Wissenswertes über Waldhonig


Was ist Waldhonig?

Zur Produktion von Waldhonig sammeln die Bienen nicht Nektar aus Blüten, sondern Honigtau. Honigtau geht ausschließlich auf tierische Vermittler zurück. Dies sind Spezialisten, die der Insektenordnung der Schnabelkerfe (Rhynchoten) angehören und durch stechend-saugende Mundwerkzeuge ausgezeichnet sind. Als Honigtauerzeuger kommen hauptsächlich Schildläuse (Coccinen), Blattläuse (Aphiden) mit ihren Untergruppen und seltener Zikaden (Auchenorrhynchen)und Blattflöhe (Psyllinen) in Frage. Zur Produktion von Waldhonig entziehen sie dem Pflanzensaft einen Teil der Nährstoffe und veränderen ihn. Honigtau ist nicht nur ein Filtrat, sondern ein Verarbeitungserzeugnis der Pflanzensauger, so wie der Honig (Waldhonig) ein solches der Bienen ist. Bei dieser Umwandlung verhalten sich nicht alle Sauger gleich - daher kann der Honigtau von der gleichen Pflanze in seiner Zusammensetzung unterschiedlich sein. Daher kommt es auch, dass der Blatthonig der Eiche mal verschmäht und ein anders Mal gesammelt wird - er stammt folglich von unterschiedlichen Saugern.

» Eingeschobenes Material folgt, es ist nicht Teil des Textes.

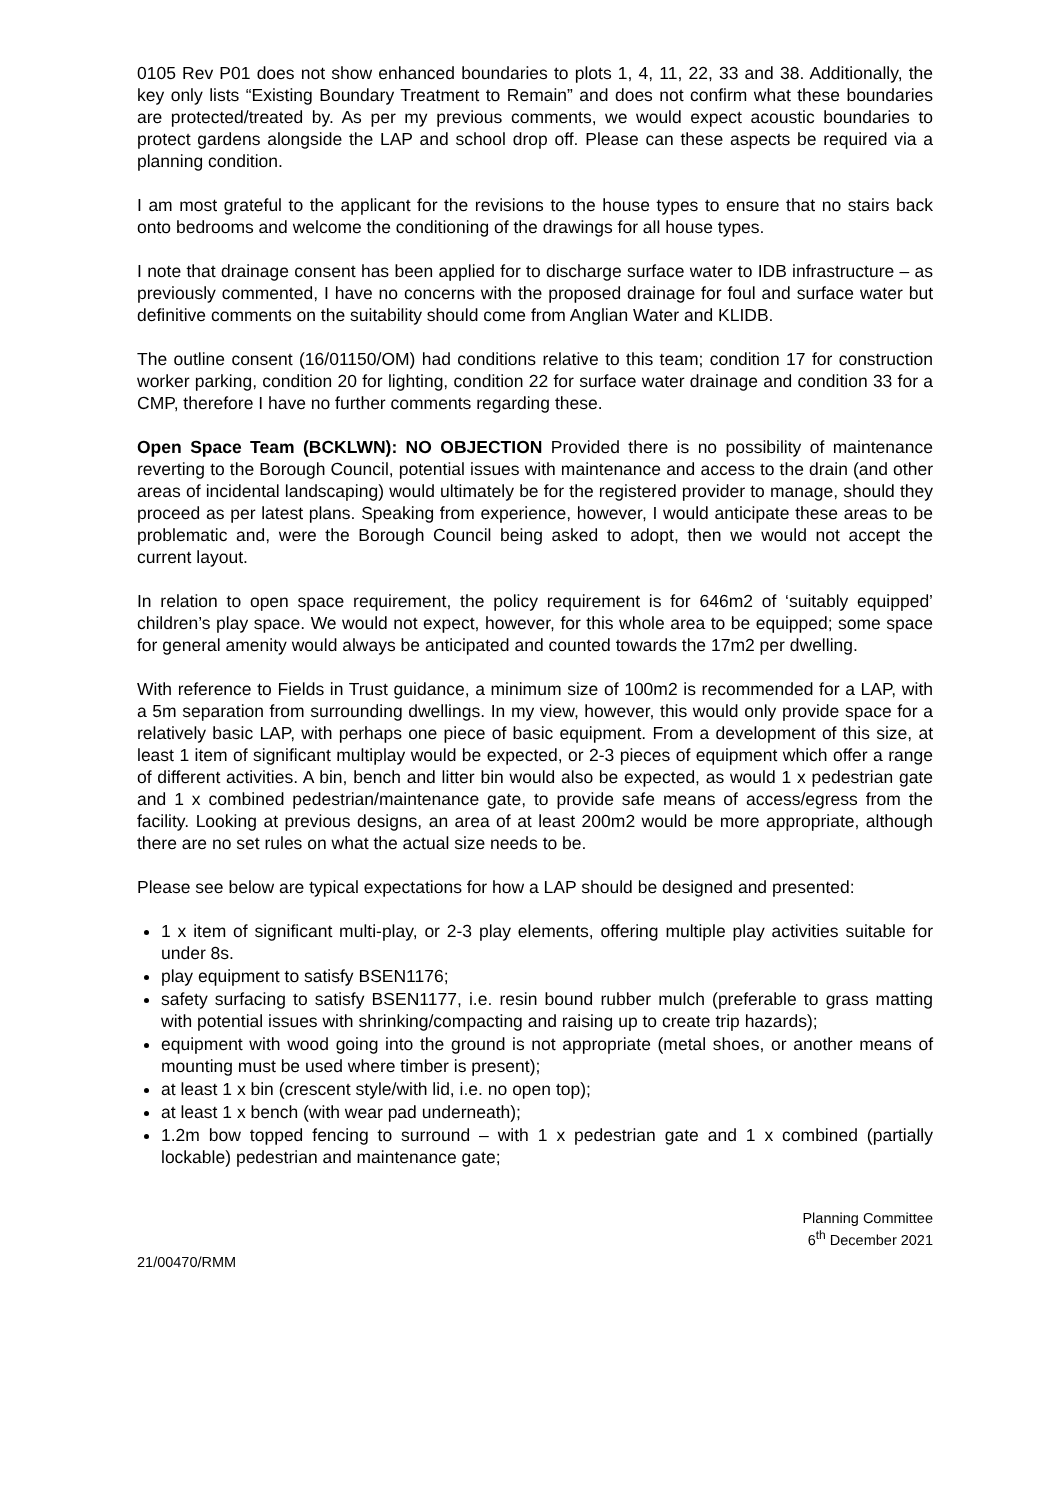0105 Rev P01 does not show enhanced boundaries to plots 1, 4, 11, 22, 33 and 38. Additionally, the key only lists “Existing Boundary Treatment to Remain” and does not confirm what these boundaries are protected/treated by. As per my previous comments, we would expect acoustic boundaries to protect gardens alongside the LAP and school drop off. Please can these aspects be required via a planning condition.
I am most grateful to the applicant for the revisions to the house types to ensure that no stairs back onto bedrooms and welcome the conditioning of the drawings for all house types.
I note that drainage consent has been applied for to discharge surface water to IDB infrastructure – as previously commented, I have no concerns with the proposed drainage for foul and surface water but definitive comments on the suitability should come from Anglian Water and KLIDB.
The outline consent (16/01150/OM) had conditions relative to this team; condition 17 for construction worker parking, condition 20 for lighting, condition 22 for surface water drainage and condition 33 for a CMP, therefore I have no further comments regarding these.
Open Space Team (BCKLWN): NO OBJECTION Provided there is no possibility of maintenance reverting to the Borough Council, potential issues with maintenance and access to the drain (and other areas of incidental landscaping) would ultimately be for the registered provider to manage, should they proceed as per latest plans. Speaking from experience, however, I would anticipate these areas to be problematic and, were the Borough Council being asked to adopt, then we would not accept the current layout.
In relation to open space requirement, the policy requirement is for 646m2 of ‘suitably equipped’ children’s play space. We would not expect, however, for this whole area to be equipped; some space for general amenity would always be anticipated and counted towards the 17m2 per dwelling.
With reference to Fields in Trust guidance, a minimum size of 100m2 is recommended for a LAP, with a 5m separation from surrounding dwellings. In my view, however, this would only provide space for a relatively basic LAP, with perhaps one piece of basic equipment. From a development of this size, at least 1 item of significant multiplay would be expected, or 2-3 pieces of equipment which offer a range of different activities. A bin, bench and litter bin would also be expected, as would 1 x pedestrian gate and 1 x combined pedestrian/maintenance gate, to provide safe means of access/egress from the facility. Looking at previous designs, an area of at least 200m2 would be more appropriate, although there are no set rules on what the actual size needs to be.
Please see below are typical expectations for how a LAP should be designed and presented:
1 x item of significant multi-play, or 2-3 play elements, offering multiple play activities suitable for under 8s.
play equipment to satisfy BSEN1176;
safety surfacing to satisfy BSEN1177, i.e. resin bound rubber mulch (preferable to grass matting with potential issues with shrinking/compacting and raising up to create trip hazards);
equipment with wood going into the ground is not appropriate (metal shoes, or another means of mounting must be used where timber is present);
at least 1 x bin (crescent style/with lid, i.e. no open top);
at least 1 x bench (with wear pad underneath);
1.2m bow topped fencing to surround – with 1 x pedestrian gate and 1 x combined (partially lockable) pedestrian and maintenance gate;
Planning Committee
6<sup>th</sup> December 2021
21/00470/RMM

Welche Pflanzen sind Waldhonigplfanzen?

Noch ein paar Beispiele für "Honigtaupflanzen"sind: Fichte (Picea abies), Tanne (Abies alba), Kiefer (Pinus sylvestris), Lärche (Latrix decidua), Eiche (Traubeneiche, Quercus petraea; Stieleiche, Quercus robur), Ahorn (Spitzahorn, Acer pseudoplatanus; Bergahorn, Acer platanoides; Feldahorn, Acer campestre).

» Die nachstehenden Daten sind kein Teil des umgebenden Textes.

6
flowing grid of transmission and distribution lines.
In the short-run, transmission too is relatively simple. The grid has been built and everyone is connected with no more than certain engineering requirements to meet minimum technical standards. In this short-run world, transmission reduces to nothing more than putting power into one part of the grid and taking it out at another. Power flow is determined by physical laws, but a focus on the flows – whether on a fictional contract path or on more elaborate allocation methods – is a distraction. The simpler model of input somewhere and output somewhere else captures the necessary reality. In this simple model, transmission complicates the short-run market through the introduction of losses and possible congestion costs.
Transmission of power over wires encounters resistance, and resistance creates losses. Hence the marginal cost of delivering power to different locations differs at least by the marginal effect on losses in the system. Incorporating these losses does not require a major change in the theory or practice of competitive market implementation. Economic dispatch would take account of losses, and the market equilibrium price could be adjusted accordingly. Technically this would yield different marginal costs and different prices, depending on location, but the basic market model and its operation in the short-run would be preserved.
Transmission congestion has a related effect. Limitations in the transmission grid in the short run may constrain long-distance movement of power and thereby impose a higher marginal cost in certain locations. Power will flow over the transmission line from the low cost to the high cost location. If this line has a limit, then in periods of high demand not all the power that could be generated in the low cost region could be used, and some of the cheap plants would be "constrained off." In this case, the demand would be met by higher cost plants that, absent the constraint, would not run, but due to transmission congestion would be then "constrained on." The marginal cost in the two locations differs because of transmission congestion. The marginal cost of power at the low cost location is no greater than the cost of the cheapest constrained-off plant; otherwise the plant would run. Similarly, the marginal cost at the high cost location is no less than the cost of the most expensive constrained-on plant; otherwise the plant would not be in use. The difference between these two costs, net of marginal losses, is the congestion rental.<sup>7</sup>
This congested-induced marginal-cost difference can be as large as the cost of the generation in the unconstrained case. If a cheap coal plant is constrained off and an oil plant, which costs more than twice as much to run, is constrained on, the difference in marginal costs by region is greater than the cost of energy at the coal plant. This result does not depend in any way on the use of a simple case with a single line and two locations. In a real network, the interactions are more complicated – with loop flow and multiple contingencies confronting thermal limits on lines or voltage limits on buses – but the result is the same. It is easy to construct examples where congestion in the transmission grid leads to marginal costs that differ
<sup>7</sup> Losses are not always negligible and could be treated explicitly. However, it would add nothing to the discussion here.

Welche Inhaltsstoffe und Zusammensetzung hat Waldhonig?

Da der so entstandene Honig sozusagen mehrere Mägen durchlaufen hat, ist er auch besonders reich an wertbestimmenden Inhaltsstoffen, wie z.B. Enzymen. Generell ist Waldhonig dunkel, besonders mineralstoffreich und sehr würzig.

 

Der Sortenhonig: Waldhonig setzt sich wie folgt zusammen: 16 % H²O, 38 % Fruchtzucker (Laevulose, Fructose), 27 % Traubenzucker (Glucose), 3 % Rohrzucker, 9 % Dextrine, 7 % Säuren und Mineralien (Durchschnittswerte).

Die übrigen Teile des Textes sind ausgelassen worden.